As for the mining industry, whose legal code is also being revised, expectations are concentrated on the Belinga iron ore deposit, one of the planet’s last big unexploited sites. Its development should make it possible to end the dependence on oil (49% of GDP, 57% of public revenues and 85% of exports in 2011). Exploitation of the site, however, is delayed due to disputes between the government and the Chinese operator. The latter’s contract was cancelled in early 2012 and the exploitation entrusted to an Australian mining group. Meanwhile, manganese production is expected to double in the medium term. Production started at two new fields in 2011 and exploitation of a gold mine began in July of the same year. After stabilising in 2010-2011, due to a log-export ban, forestry production has recovered due to the development of wood transformation activities. As part of the strategy of diversifying the productive fabric, which aims to lift the country to the rank of the emerging countries by 2025, the government has also created two special economic zones, which should attract many foreign investors.

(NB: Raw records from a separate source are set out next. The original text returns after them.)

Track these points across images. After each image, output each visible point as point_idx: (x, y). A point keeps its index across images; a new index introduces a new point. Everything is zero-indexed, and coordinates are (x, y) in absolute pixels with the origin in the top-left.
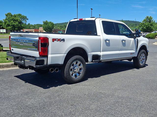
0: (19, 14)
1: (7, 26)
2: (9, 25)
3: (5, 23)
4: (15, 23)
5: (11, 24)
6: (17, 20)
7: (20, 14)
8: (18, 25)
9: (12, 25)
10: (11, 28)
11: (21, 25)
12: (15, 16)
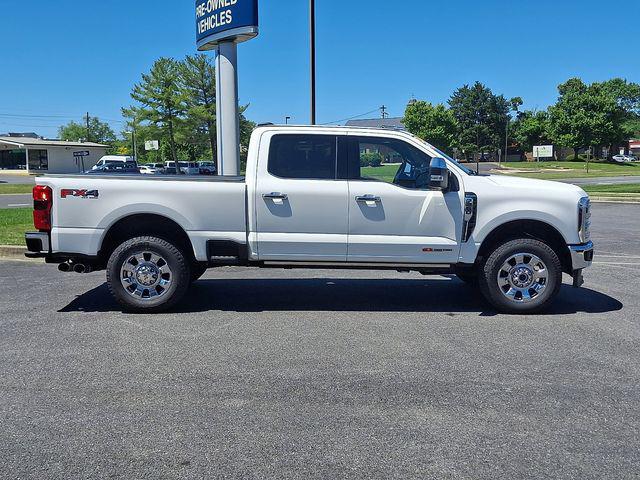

Finally, the tertiary sector is not being left behind, telecoms, in particular, seeing strong development.

 

Healthier financial position but dependence on oil still strong

The non-oil budget deficit remains too high and growth of the non-oil private sector is still inadequately stimulated and diversified. The business climate and access to finance for SMEs remain difficult. The country still lacks basic infrastructures. Despite this, public finances benefited from a buoyant economic situation in 2012 due to healthy oil production and slightly firmer crude prices. The increase in the selling price of manganese also had a positive effect. Similarly, increased timber and oil production and firm prices for exported raw materials led to an increase in the current account surplus. The risk of default fell distinctly in 2008 due to the reduction of the public debt and its servicing cost, in conjunction with early repayment to the Paris Club creditors. The debt ratio continues to fall but remains sensitive to oil price volatility.

 

A politically relatively stable but unequal country

Despite objections raised by the opposition, the political situation has stabilised since the validation by the Constitutional Court, in October 2009, of the election of Ali Bongo as President for a seven-year term. The December 2011 legislative elections, marked, however, by a low turnout, gave the president’s party (Gabonese Democratic Party) a handsome victory. The Head of State strengthened his control of the party through the ministerial reshuffle of February 2012.  The government may have to deal with demonstrations or strikes, which, however, are not likely to threaten political stability.  On the social front, there are big income inequalities and a high poverty rate. There is still a big difference between the human development index and per capita income, while the youth unemployment rate is twice as high as that of the overall labour force (30%).